Pyanfar siguió trabajando, sudando y lanzando una maldición cuando el sistema se estropeó de nuevo lanzando una nubecilla de humo. Quitó la pieza estropeada y buscó una nueva, colocándola en su lugar y felicitándose luego al comprobar que por fin funcionaba: con una vibración suave, una hilera de luces verdes se encendió y apagó a lo largo del cinturón y dentro del casco, Sonrió una vez más y se limpió las manos en los pantalones azules de faena que se había puesto para llevar a cabo esta sucia labor. Había pasado mucho tiempo desde la última vez que había llevado esa ropa azul llena de remiendos y había tenido las manos llenas de ampollas. En su juventud había hecho trabajos parecidos obedeciendo a otra capitana de la Orgullo, pero sólo Haral y Tirun podían recordar tales días. Se lamió la quemadura de un dedo y se acuclilló sobre la cubierta, observando satisfecha el funcionamiento de la unidad. Dejemos que trabaje un poco, decidió, para ver si puede aguantar. El traje parecía devolverle la mirada, rígido e inmóvil sobre sus enormes pies, reflejándola como una lejana miniatura sobre la curvatura del visor. Parecía un demonio mahendo’sat: le faltaban dos miembros para poder mantener con orgullo tal pretensión pero con todas las tuberías al descubierto y sus proporciones deformes resultaba bastante horrible recortado contra la oscuridad del taller. Al olor de la soldadura se mezclaba un débil aroma a sangre. Un cubo iba recogiendo las gotas de sangre que, de vez en cuando, caían en los despojos que colgaban bajo las luces, detrás del traje. Su tamaño era un poco superior al de una hani: lo habían suspendido con una cadena del riel superior del montacargas, con su flaca y alargada cabeza colgando de un cuello aún más prolongado, para que se descongelara y fuera goteando. El calor de las luces estaba empezando a conseguir que oliera mal. Los largos miembros ya habían recobrado casi la flexibilidad y el vientre abría su oscuro agujero. Uruus: una carne dulce y llena de grasa, cuyos mejores bistecs ya iban en dirección de la cocina. El despojo estaba lleno de cortes pero eso no hacía sino alargar los miembros y prolongar la línea de los cuartos traseros.

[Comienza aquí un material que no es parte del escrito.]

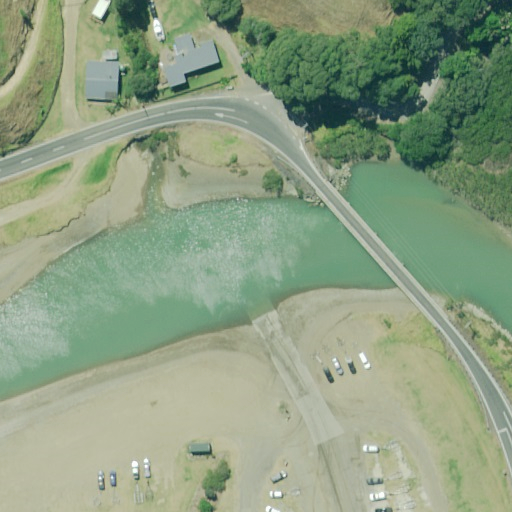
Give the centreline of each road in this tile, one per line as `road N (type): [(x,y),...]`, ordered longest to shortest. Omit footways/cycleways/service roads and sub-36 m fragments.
road 1 (primary): [(511,437),(491,389),(443,320),(263,118)]
road 2 (unclassified): [(511,4),(465,26),(411,91),(309,100),(263,118)]
road 3 (primary): [(263,118),(210,106),(165,113),(0,171)]
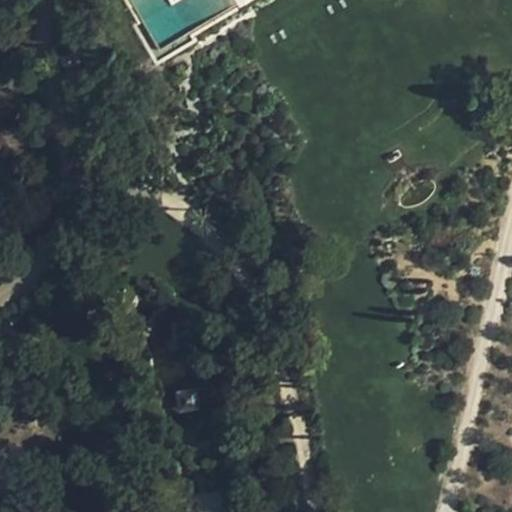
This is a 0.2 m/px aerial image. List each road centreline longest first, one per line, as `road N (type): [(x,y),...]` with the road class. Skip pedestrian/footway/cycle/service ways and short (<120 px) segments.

La puerta, perdida en la oscura lejanía, se abrió y volvió a cerrarse; luego se oyó el roce de unos pasos sobre el suelo metálico. Pyanfar preparó su traductor y no logró recibir nada pero podía ver cómo las luces se iban encendiendo en el vasto recinto oscuro, reflejándose de un modo espectral a causa de la curvatura de la cubierta superior que constituía el techo de la vasta cámara de almacenamiento. Pronto distinguió dos siluetas, una de ellas muy alta y pálida. Siguió esperando, sentada, mientras las luces iban encendiéndose y apagándose a lo largo de la cámara, como si la secuencia automática fuera acercando a ella cada vez más las dos figuras.